[Dataset excerpts]
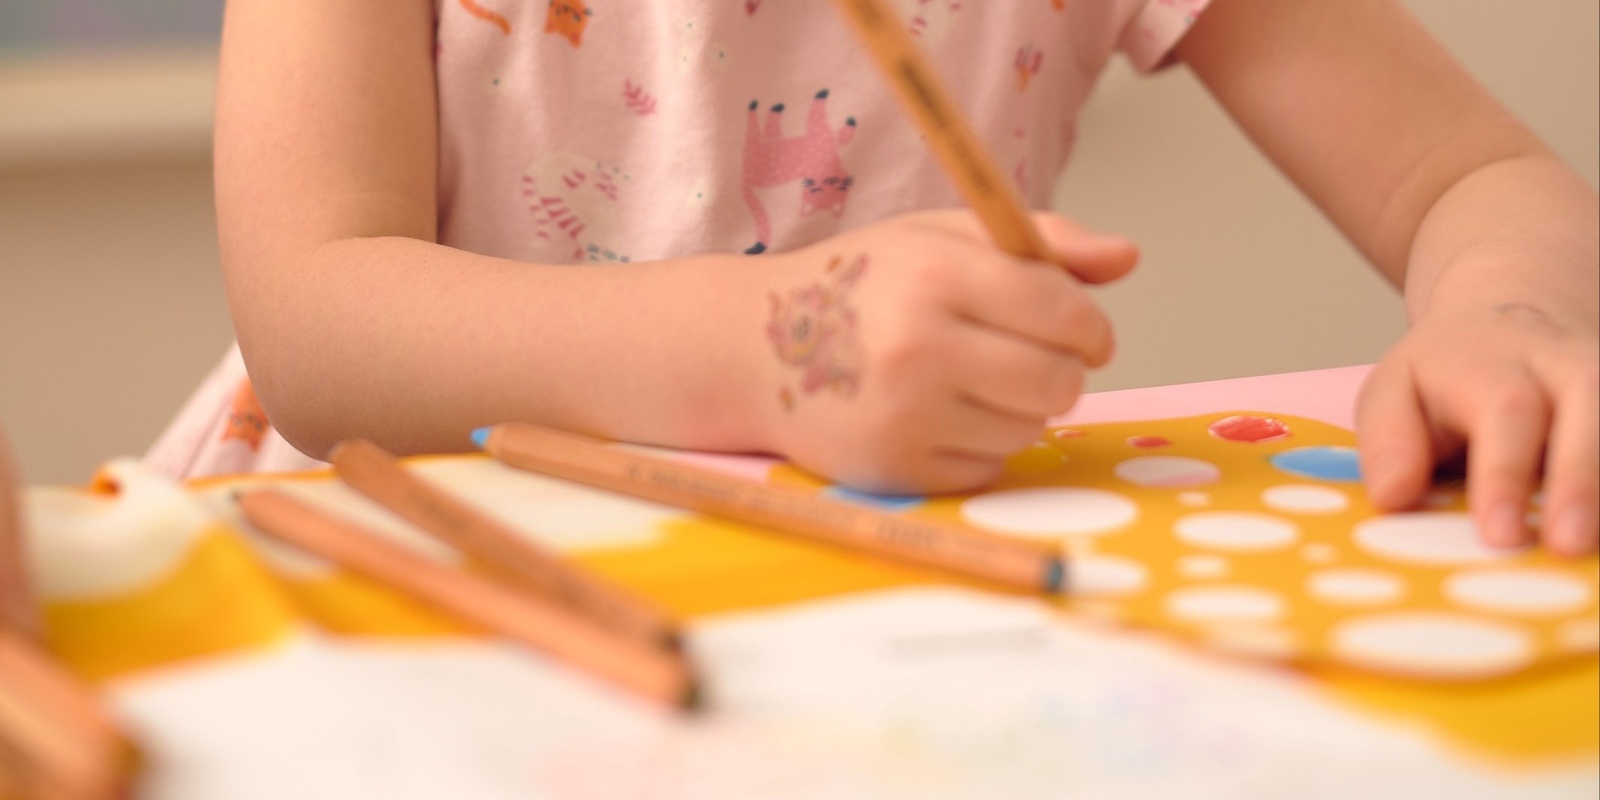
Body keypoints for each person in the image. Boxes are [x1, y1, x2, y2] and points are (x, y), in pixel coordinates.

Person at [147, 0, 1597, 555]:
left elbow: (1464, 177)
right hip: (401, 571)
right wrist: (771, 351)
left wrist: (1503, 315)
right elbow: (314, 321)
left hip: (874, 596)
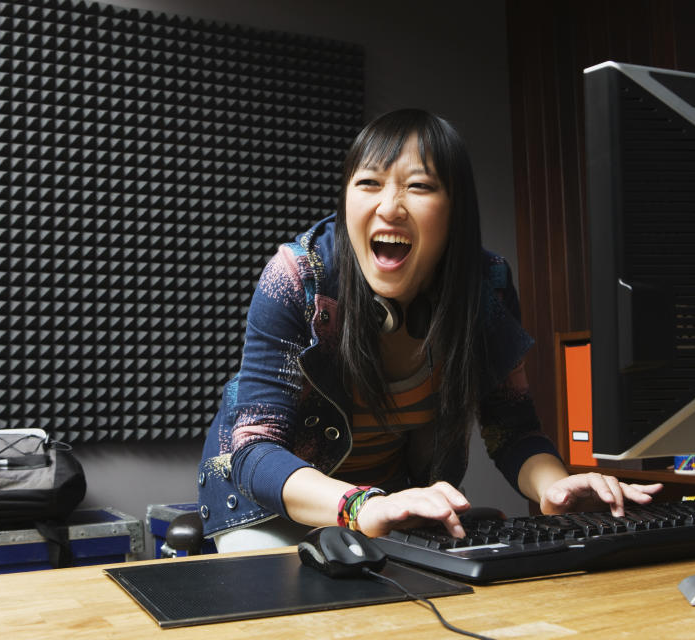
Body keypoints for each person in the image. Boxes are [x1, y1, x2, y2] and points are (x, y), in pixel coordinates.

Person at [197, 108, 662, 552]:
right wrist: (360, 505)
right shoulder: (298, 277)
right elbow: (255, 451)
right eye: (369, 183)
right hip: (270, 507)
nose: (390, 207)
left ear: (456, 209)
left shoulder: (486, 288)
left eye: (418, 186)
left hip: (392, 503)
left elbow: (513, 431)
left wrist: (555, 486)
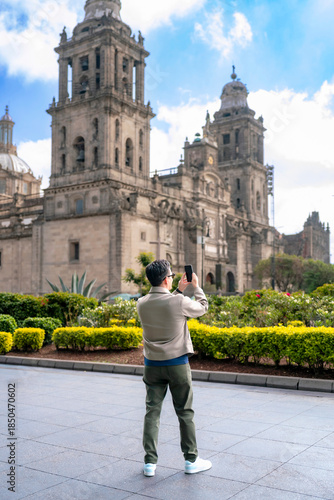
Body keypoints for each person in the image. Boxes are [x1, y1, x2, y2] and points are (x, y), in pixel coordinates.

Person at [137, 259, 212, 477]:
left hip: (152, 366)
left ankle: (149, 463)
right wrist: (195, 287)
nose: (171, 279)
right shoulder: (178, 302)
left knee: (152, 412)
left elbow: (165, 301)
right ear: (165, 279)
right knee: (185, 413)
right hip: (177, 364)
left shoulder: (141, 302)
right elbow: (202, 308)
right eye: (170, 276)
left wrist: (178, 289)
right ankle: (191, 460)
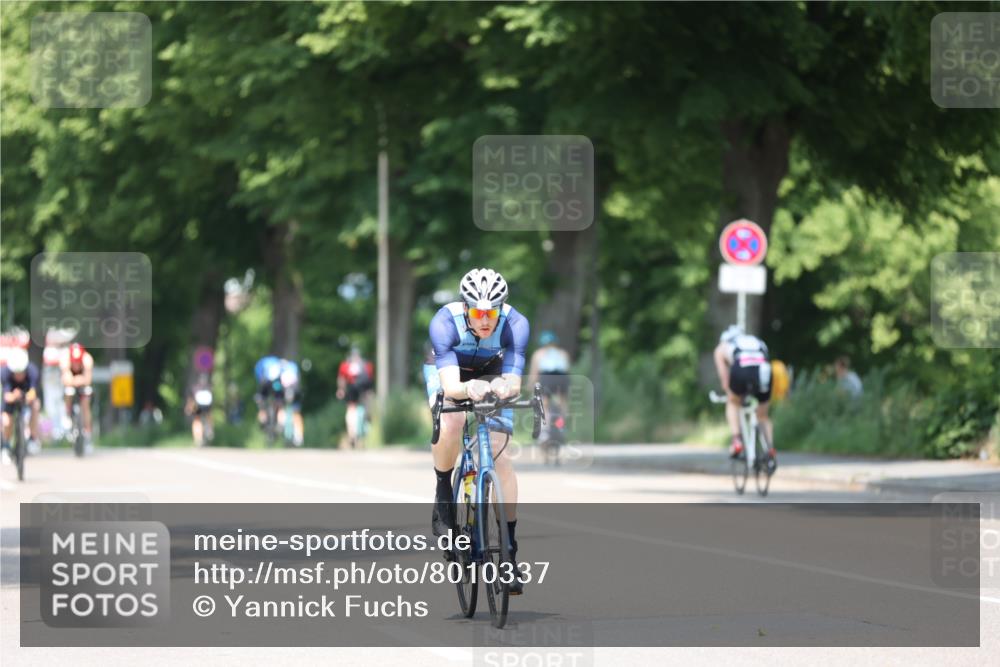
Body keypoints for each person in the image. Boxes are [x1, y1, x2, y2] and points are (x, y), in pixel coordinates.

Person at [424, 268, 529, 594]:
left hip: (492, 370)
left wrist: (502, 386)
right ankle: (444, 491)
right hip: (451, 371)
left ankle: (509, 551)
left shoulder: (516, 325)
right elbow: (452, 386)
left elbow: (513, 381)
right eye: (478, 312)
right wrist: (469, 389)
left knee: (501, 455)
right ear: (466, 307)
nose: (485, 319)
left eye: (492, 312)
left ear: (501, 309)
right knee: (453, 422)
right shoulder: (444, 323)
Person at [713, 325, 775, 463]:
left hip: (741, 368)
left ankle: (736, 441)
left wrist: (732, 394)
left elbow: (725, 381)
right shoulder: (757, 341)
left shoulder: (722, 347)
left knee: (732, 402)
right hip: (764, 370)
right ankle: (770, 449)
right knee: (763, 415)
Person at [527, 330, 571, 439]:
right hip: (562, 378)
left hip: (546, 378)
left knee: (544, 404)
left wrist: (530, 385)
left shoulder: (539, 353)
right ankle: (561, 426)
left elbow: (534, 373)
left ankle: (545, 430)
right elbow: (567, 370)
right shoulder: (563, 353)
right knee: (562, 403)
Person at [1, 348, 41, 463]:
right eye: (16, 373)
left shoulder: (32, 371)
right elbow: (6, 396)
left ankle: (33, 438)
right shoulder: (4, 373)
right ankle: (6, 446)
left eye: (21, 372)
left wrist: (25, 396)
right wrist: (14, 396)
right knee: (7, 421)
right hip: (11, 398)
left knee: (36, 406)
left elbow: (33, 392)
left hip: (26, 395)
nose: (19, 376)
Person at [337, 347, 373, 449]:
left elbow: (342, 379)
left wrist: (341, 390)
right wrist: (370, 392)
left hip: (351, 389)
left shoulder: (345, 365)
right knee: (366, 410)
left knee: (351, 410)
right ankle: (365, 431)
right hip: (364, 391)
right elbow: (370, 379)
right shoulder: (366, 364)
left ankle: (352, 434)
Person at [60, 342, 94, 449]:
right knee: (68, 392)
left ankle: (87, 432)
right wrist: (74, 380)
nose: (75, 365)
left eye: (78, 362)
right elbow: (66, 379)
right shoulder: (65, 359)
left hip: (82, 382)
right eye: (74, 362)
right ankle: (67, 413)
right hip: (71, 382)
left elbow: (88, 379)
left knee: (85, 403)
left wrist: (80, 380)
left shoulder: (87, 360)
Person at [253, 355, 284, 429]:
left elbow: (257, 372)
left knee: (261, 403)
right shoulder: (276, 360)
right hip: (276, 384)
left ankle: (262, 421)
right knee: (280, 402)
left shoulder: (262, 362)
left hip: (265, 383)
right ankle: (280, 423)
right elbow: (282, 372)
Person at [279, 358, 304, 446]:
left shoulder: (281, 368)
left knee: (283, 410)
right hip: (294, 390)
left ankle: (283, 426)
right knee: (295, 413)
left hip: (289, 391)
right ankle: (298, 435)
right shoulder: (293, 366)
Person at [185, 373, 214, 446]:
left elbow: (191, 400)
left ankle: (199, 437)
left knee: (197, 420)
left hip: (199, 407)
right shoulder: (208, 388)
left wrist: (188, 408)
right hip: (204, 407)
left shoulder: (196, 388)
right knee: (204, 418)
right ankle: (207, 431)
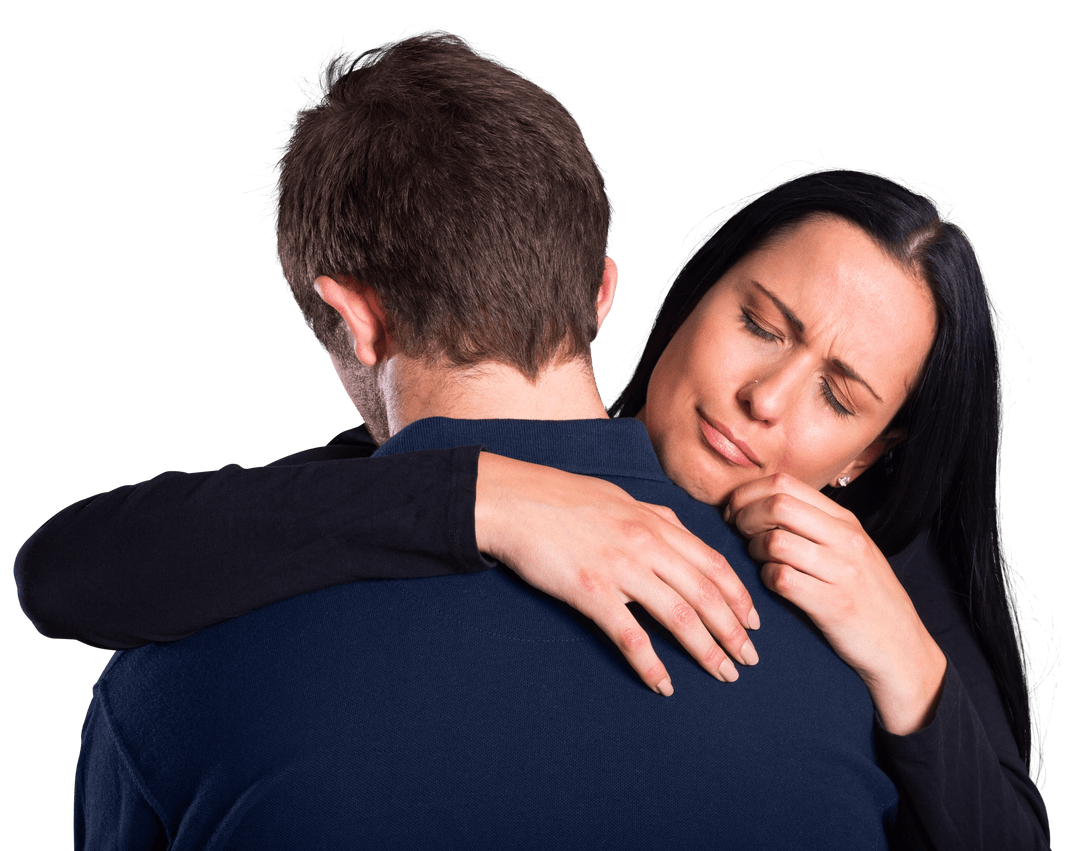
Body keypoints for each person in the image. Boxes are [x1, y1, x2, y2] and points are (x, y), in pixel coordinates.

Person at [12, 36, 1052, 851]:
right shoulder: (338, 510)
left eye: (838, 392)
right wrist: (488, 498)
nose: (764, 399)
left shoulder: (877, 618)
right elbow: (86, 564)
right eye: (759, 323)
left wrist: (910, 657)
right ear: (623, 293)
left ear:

(About this exercise): In the records above, find the line with "right ankle: (770, 449)"; write out exactly that line and each one after it, stopping after the line with "left ankle: (545, 430)".

(Output of the exercise):
right ankle: (770, 449)
right knee: (763, 415)
Person at [527, 330, 571, 439]:
right hip: (562, 378)
left hip: (546, 378)
left knee: (544, 404)
left wrist: (530, 385)
left shoulder: (539, 353)
right ankle: (561, 426)
left elbow: (534, 373)
left ankle: (545, 430)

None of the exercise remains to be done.